The chapel doors exploded inward.
Edward's seawater-ravaged form blocked the storm, his scarred hands dripping with urchin spines and vengeance. "You didn't think I'd miss my own funeral?"
Anne's scream harmonized with tearing silk as Elizabeth staggered backward. The forged contract pages fluttered from her bodice—Clause 15 now visible in lightning strikes: All offspring shall be legitimized upon paternal acknowledgment.
"Lies!" William lunged with the dagger. "She killed—"
Edward's bullet between the doctor's eyes sang truer than any vow. Anne's pearls scattered as she fled into tempest-tossed pines, her pregnancy bump deflating with each panicked stride.
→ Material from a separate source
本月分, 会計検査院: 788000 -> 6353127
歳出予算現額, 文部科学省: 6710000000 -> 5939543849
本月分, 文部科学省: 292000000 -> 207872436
"Come home." Edward extended a barnacle-encrusted hand.
Elizabeth stepped into the gale, shredded contract pages swirling around them like dying moths. "You first."
Their kiss tasted of gunpowder and extinction. As they fell toward jagged teeth of waves, Elizabeth's final coherent thought looped—The music box gears were still turning when he hit the water.
Saltwater burned Elizabeth's lungs awake. Edward's arms vised around her waist as riptides dragged them toward a coral-encrusted crypt. Christabel's skeleton grinned through the porthole of a sunken yacht, pearl necklace still choking her vertebrae.
Air bubbles escaped Edward's lips as he pressed Elizabeth's palm to the ship's nameplate: S.S. Worthington.
The final puzzle piece snapped into place—Anne's family crest etched beneath Christabel's wedding date, Edward's fingerprints on the rigged fuel line, William's investment in maritime insurance fraud.
They breached the surface into a world where only sharks heard Elizabeth's scream: "You killed her!"
Edward's teeth found her jugular in a mockery of passion. "We all drown together here."
Somewhere beyond the squall, a coast guard helicopter spotlight exposed Anne's plastic pregnancy belly washing ashore. Somewhere beneath the waves, William's corpse fed coral polyps. Somewhere between vengeance and absolution, Elizabeth chose to sink.